After the War, he qualified as a surveyor, and came to Illawarra as a member of the team which carried out the survey work for the famous one-inch military maps. Subsequently he specialised in mine surveying, and at the time of his retirement was Chief Mine Surveyor of Huntley Colliery.
Gordon Worland was a foundation Councillor of this Society, and at the 1946 Annual General Meeting was elected Honorary Research Secretary. On the presidency becoming vacant in March that year, he was elected, and filled both offices for the remainder of the year. He held the presidency continuously until February 1957 - a record term- and was Senior Vice President in 1958 and 1959.
During this long period, he may be said, so far as Wollongong people and organisations were concerned, to have personified the Society and the history of the district. Whenever any question of local history arose, it was to him that the enquirer naturally turned and on most public occasions he was the Society's representative. As well as addressing the Society many times, he was in great demand as a guest speaker for other organisations, both during his term of office and afterwards, until precluded by advancing years and ill-health.

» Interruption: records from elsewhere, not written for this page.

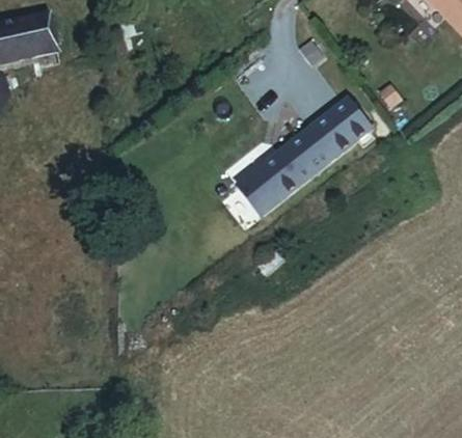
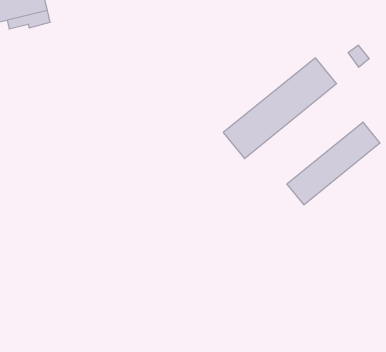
building: none -> [287,122,380,205]

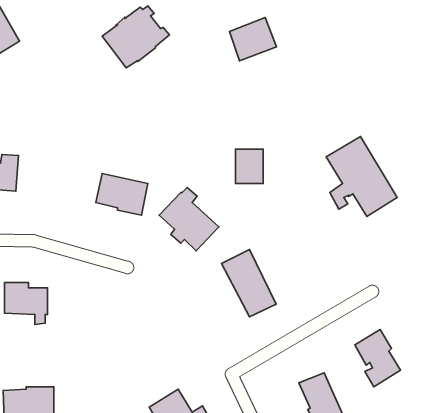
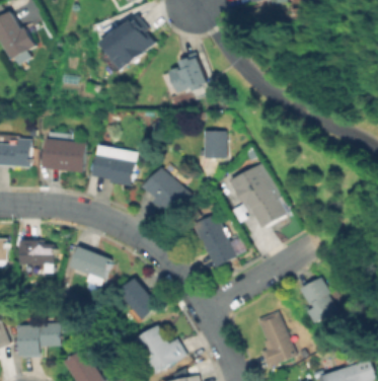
building: [229,17,276,61] -> [169,61,207,95]
building: [326,137,397,217] -> [230,164,287,228]
building: none -> [43,138,85,172]
building: none -> [71,245,111,285]
building: none -> [120,278,159,319]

In these and other ways he contributed much to the development and maintenance in Illawarra of interest in local history and played a major part in the Society's affairs during its formative period. In recognition of his services to the Society he was in 1968 elected to Honorary Life Membership.
Gordon was prominent in many other public bodies and community organisations, among which may mentioned particularly the R.S.L., in which he was Secretary of the Corrimal Sub-Branch, the V.D.C., in which he held the rank of Captain during the Second World War, The Surf Lifesaving Movement, The Illawarra Society for Crippled Children, and Rotary. His term of office as President of the Wollongong Rotary Club coincided with the fiftieth anniversary of Rotary, which clubs were urged to mark by some project which would be a "commemoration for all time". Wollongong Rotary's project was the development of the Mount Keira Summit Reserve, which included construction of lookouts and the provision of a road to the summit. His part in this would alone entitle him to the lasting gratitude of Wollongong and its people.
He was, in short, an outstanding example of public spirit and good citizenship, to whom this Society and the community owe a great debt, and whose good nature, kindness of heart, and geniality won him innumerable friends. To Mrs. Worland and to his relatives the Society extends its sincere sympathy.